Thursday, February 7, 2013

The Sad Stuff

Kind of real post here.

When you go away, you need to know that things will happen. Unchangeable things. People will die. Pets will die. Your parents will move and your childhood home will belong to someone else. Yeah, the backyard fort too. 
You might even feel that somehow this might all be tied to you in someway. You feel responsible for for it and might try to move back. Perhaps you are right. In one of my cases I had a love bird who was pretty young, only 3 years old. And barely that. My sad news of his death came last November. I didn't even get to see him at Christmas. And his death was pretty sudden too. He lacked for no food and no drink and was entertained by another nearby bird. He showed no signs of sickness, but was one day irrevocably dead. I have been gone for years now, but that didn't stop my dream that I was going to go back and pick up things where I last left them. My bird would love me and cuddle me again, my dog would not be an old lady, Gwen would still hate me and the world. Well at least the last one would still be true for now. And perhaps if I was indeed home, it would not have happened, perhaps Goose died from lack of emotional attachment. Who knows really. You can't go back and change it sadly. But moving back now? After the fact? That won't change anything. 
Another sad story was just before my first year ended abroad. It was July 4th and I was in Korea, my grandfather died. Good Ole Granddad, a world war two vet and a model train enthusiast and probably one of the people that convinced me to see the world, had been having lots and lots of trouble lately. He had been suffering cardiac arrests, strokes, arthritis  and I think even his last stroke was so bad it left him in a terrible state where it was hard for him to do much besides sleep. He wasn't really expected to make it too long but I still had hope that he could make it until I saw him one last time. That didn't happen. But our goodbye was perfect and memorable and he was still fully functioning and I am sure he would want me to remember him that way. Being home instead of in Korea would never have changed his condition, but it might have eased his burden a small bit, he wouldn't have to stress and worry about the only adventurous grandchild to go out into the world alone and forget her sword. But either way, it was his time soon. You can only struggle for so long. 
Now my greatest fear is something happening to my wonderful cook of a grandmother. The one who makes me the worlds best cheesecakes every time I visit. The one who would entertain me for days upon days so my parents could get the Christmas shopping done. The only one I have left. I am lucky though that she seems to be in perfect health, weak at the joints, but fine otherwise. Christmas' are still the event of the year. 
The last one I mentioned about parents moving from your childhood home, that hasn't happen yet, and in fact it isn't really even my childhood home, but the one I identify with most (also it is seriously awesome), but they tell me it will happen. They tell me it will happen before I make it back home permanently even. Just another shoe waiting to drop.
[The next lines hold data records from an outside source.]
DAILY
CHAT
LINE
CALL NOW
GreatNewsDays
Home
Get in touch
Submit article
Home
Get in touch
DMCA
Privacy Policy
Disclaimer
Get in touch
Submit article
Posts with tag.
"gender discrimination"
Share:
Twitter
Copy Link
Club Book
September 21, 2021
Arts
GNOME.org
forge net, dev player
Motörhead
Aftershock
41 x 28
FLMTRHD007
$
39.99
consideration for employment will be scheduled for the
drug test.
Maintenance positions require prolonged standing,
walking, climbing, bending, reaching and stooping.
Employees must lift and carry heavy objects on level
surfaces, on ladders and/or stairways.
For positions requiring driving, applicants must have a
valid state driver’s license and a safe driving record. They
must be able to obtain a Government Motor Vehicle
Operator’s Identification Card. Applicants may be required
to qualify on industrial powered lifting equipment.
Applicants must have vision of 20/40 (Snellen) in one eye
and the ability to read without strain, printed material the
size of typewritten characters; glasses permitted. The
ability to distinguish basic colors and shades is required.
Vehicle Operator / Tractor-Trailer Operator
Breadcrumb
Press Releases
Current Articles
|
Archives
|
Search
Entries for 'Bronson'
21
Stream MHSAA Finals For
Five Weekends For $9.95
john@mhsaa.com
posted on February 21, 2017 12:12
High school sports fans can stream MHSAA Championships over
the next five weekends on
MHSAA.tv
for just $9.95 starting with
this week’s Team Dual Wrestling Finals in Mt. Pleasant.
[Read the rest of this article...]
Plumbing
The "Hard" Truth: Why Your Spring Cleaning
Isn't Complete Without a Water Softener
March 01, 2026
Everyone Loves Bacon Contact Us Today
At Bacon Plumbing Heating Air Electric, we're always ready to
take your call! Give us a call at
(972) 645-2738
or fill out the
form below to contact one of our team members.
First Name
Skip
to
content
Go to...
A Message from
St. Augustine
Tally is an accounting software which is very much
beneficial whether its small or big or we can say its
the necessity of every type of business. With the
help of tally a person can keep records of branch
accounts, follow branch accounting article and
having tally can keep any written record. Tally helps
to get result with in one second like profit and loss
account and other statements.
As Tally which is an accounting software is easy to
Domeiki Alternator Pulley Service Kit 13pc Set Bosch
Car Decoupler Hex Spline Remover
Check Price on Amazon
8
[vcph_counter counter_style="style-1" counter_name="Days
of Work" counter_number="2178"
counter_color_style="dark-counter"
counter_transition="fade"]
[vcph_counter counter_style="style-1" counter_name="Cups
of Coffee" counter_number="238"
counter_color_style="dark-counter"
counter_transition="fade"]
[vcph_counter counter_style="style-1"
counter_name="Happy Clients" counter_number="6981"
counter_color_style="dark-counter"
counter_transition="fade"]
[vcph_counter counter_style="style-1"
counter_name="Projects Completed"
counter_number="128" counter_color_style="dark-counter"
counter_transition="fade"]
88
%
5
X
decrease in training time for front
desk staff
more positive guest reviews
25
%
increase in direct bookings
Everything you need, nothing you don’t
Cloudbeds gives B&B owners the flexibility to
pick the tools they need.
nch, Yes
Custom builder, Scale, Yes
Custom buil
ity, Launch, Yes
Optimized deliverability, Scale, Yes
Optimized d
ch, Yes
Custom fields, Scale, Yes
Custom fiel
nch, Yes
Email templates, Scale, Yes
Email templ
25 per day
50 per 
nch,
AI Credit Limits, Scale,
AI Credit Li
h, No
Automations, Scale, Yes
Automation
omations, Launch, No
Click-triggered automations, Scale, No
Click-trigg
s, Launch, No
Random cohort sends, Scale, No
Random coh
And now what has happened to make me write this post. My dog has cancer.
 You might think oh but you still have have time to go home and see her one last time. Sadly I don't. Her cancer is terminal and  it is so rapid that in less than one week it has began and swelled to such a size that for a normal vet to call it inoperable. We will take her to a specialist soon and see what they say, but the future looks pretty grim. It had probably first started with this cell mass that we saw back in November and had removed and then in December, she was coned the entire month. She then had a cracked tooth in mid January which we had to get pulled. And after that, my parents came to visit me in Japan, unfortunately, when they got back at the end of January, just a few days later, the tell tale lump was waiting for them. And it is additionally really sad since we had a vet assistant coming and feeding her and walking her every day since she was on drugs for the tooth while my parents were gone. Since it was noticed it was quintupled in size and spread from her neck to an area just behind her ears. Her time is short and my parents and brother are doing their best to make sure that it is the best possible for her. 




Going abroad you have a choice. You have the choice to leave it all behind and be selfish, experience culture, mentally grow in exponential proportions, and let us not forget, have the adventure of a lifetime. But things will change. People move on, pet move on, your friends will move, your parents. When you go back it will almost be like starting over. You need to properly grieve for everything, miss them, and love them, but not regret anything. So going abroad is not for the weak of will, or overly emotional. But I can promise you, living abroad is not something I have once regretted. 

2 comments:

  1. Redpath, I wish I could give your dog un-cancer. I hope that you are okay.